§ **THE PROBLEM**:
Examine each line in the records below for the word "gebruik". Report how many lines contain it, and nothing else.

§ **EXERCISE DATA**:
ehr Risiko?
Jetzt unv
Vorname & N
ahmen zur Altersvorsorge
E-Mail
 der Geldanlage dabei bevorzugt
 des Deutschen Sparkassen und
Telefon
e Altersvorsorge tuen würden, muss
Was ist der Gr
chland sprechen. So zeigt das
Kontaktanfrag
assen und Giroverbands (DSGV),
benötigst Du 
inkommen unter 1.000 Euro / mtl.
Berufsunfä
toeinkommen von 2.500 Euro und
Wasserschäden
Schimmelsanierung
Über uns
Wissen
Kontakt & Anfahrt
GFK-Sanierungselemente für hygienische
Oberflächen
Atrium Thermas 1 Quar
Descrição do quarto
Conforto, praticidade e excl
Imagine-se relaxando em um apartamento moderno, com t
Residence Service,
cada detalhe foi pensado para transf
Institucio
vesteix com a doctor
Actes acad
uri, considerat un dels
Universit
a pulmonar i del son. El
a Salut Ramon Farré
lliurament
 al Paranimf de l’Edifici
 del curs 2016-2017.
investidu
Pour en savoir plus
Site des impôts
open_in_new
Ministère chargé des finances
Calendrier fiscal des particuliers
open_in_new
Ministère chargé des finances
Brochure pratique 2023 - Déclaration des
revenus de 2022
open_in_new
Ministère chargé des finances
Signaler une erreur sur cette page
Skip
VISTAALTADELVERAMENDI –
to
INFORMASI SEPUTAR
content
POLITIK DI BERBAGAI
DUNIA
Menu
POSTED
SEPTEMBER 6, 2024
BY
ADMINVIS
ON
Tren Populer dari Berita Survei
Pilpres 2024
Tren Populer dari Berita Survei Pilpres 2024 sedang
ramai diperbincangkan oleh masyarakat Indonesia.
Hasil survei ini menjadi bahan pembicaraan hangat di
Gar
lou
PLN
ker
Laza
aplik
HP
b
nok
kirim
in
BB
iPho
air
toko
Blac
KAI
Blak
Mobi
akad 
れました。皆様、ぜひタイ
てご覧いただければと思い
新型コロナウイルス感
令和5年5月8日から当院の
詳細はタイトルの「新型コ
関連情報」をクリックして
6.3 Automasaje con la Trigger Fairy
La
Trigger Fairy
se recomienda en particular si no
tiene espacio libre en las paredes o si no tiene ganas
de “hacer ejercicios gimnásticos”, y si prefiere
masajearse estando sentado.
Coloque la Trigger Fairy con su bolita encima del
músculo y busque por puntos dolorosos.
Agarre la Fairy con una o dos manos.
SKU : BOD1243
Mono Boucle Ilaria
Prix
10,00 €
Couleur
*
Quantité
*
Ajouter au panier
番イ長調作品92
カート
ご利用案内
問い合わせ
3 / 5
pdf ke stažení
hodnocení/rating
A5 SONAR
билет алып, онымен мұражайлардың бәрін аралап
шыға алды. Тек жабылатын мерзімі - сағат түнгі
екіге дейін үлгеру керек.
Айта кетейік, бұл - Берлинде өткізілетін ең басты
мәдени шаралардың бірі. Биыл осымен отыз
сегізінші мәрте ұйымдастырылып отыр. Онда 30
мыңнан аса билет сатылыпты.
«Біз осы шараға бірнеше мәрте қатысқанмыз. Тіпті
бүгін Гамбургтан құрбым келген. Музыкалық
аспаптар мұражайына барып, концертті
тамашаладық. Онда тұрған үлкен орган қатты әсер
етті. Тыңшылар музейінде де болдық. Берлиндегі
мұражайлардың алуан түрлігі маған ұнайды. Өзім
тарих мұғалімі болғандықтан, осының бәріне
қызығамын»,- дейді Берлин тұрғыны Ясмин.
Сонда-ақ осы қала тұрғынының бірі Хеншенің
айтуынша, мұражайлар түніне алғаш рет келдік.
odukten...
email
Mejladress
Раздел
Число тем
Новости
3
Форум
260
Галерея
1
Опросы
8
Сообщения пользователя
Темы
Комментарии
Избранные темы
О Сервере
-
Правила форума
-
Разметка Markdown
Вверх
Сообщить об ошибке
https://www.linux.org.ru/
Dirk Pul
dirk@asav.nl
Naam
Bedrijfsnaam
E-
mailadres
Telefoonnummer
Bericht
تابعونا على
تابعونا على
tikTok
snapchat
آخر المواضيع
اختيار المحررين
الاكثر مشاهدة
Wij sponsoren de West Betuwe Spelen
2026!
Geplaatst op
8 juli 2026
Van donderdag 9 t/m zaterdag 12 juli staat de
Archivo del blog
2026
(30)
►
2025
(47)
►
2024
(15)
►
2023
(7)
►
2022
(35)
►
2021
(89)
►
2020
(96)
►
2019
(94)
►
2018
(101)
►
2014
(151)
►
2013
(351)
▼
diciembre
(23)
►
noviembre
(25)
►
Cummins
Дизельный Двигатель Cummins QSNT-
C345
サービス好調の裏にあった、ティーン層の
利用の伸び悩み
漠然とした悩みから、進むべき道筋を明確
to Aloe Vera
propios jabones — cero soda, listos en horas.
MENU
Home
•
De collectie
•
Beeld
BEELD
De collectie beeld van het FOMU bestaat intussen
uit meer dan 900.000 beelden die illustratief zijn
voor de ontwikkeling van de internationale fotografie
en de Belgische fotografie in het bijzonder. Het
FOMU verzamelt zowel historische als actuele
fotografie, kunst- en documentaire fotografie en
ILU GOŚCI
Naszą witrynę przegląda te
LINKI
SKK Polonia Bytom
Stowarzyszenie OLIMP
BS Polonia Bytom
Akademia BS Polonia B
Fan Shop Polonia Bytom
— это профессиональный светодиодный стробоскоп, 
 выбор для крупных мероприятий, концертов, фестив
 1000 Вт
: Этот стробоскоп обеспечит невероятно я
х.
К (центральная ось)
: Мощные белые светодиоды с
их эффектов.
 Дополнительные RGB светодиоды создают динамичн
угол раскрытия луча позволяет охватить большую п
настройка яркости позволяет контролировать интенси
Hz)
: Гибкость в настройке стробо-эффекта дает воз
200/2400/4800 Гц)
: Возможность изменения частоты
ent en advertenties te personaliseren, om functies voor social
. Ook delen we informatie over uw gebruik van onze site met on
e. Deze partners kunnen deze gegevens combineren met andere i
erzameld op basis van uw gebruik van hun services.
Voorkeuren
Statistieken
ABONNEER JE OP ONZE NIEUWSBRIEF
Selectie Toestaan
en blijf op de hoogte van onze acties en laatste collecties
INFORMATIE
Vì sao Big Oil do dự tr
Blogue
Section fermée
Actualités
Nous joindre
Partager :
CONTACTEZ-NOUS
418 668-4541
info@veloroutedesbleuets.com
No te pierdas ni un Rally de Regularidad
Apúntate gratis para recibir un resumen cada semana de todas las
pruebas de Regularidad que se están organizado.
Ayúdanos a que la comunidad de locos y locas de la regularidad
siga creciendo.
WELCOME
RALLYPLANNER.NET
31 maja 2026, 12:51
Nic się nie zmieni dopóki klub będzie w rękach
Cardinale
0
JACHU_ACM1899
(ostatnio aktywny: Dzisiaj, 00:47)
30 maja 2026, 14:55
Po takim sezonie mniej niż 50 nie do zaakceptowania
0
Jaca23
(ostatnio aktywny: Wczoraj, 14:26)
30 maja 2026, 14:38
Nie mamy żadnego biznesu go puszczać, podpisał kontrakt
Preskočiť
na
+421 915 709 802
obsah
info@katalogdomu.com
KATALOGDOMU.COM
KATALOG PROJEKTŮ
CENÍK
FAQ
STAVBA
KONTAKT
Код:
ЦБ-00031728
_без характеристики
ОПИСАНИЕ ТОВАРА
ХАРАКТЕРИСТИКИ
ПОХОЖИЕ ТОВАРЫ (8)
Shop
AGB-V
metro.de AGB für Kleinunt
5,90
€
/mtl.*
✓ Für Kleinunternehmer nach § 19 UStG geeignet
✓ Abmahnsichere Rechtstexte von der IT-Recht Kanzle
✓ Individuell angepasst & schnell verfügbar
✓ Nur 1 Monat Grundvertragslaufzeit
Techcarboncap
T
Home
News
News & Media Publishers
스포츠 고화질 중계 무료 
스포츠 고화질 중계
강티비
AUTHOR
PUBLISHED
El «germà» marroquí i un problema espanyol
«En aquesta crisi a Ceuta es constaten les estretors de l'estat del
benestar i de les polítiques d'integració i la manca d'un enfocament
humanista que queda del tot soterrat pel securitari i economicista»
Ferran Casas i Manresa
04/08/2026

§ **ANSWER TO THIS EXERCISE**:
2